'Govt needs to turn business-friendly, simplify laws'
Feb 22 2013, 19:27 | By SME Mentor
Snehdeep Aggarwal, Founder and Chairman, Bhartiya International
Dear Mr Finance Minister,
Our political leaders claim we are making big strides as a developing nation. But the truth is, compared to the rest of the world or even countries like China (a nation always mentioned alongside ours), the processes involved in setting up a new business are complex and unfriendly. While things are improving in a few states, the other states are lagging.
Falling at hurdles
Our biggest grouse is that dealing with government is a nightmarish experience because processes are complicated and hierarchical.
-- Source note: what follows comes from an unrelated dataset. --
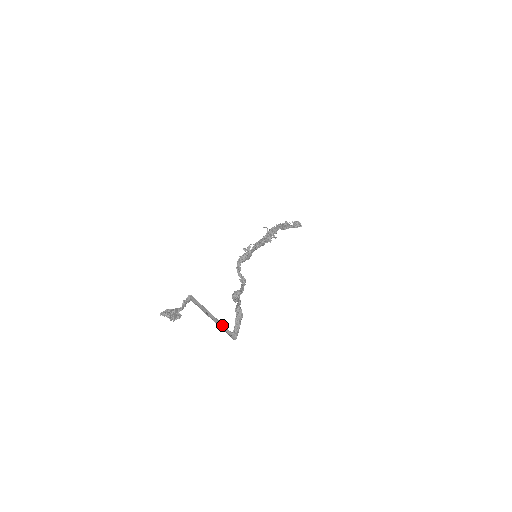
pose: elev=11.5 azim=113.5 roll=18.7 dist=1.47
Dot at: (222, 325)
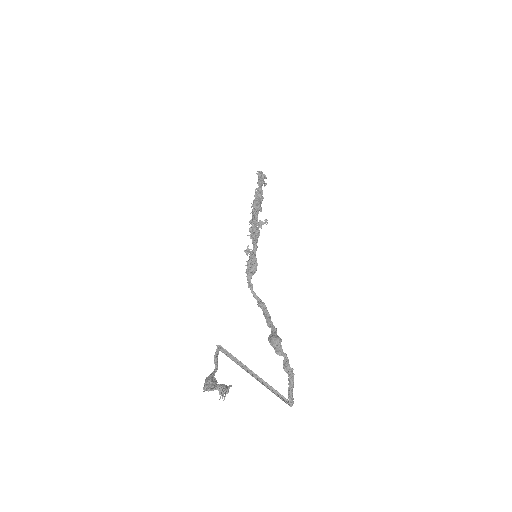
Dot at: (272, 388)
There is no single-window concept in our country! For clearances even in the smallest of projects, multiple agencies are involved and this leads to uncertainty and delays for business owners.
We therefore urge you, Mr Finance Minister, to simplify the laws and make them more business friendly. We also request you to create a stable policy and regulatory environment. Frequent changes in these areas lead to uncertainty and delays and this eventually mars progress, especially of small business owners.
We also believe the current regulatory and tax regime does not sufficiently support the export sector. Appropriate incentives and tax breaks to promote exports would offset high transaction costs as well as the additional costs attributable to inadequate infrastructure both in the social and manufacturing sectors.
While on the issue of taxation, we would like to draw your attention to the fact that although 25 per cent of our profits go towards taxation, the tax collection system is tardy. In countries such as Switzerland, assesses can have a negotiated tax settlement in advance of starting a business. This gives them a sense of certainty and the settlement is valid for the life of the business, unlike in India where there are delays in just about everything that concerns a judicial procedure.
Stop wasting tax revenue
While you have very clear policies on the corporate tax structure, we are very disappointed that a large part of the tax revenue is spent on populist schemes for political gains rather than long-term development of the economy. We are compelled to point out that the need of the hour is to use tax revenues on improvement of infrastructure, healthcare and education in India.
Bhartiya International Ltd is a player in the leather garment business and earns a majority of its revenue from exports to European countries.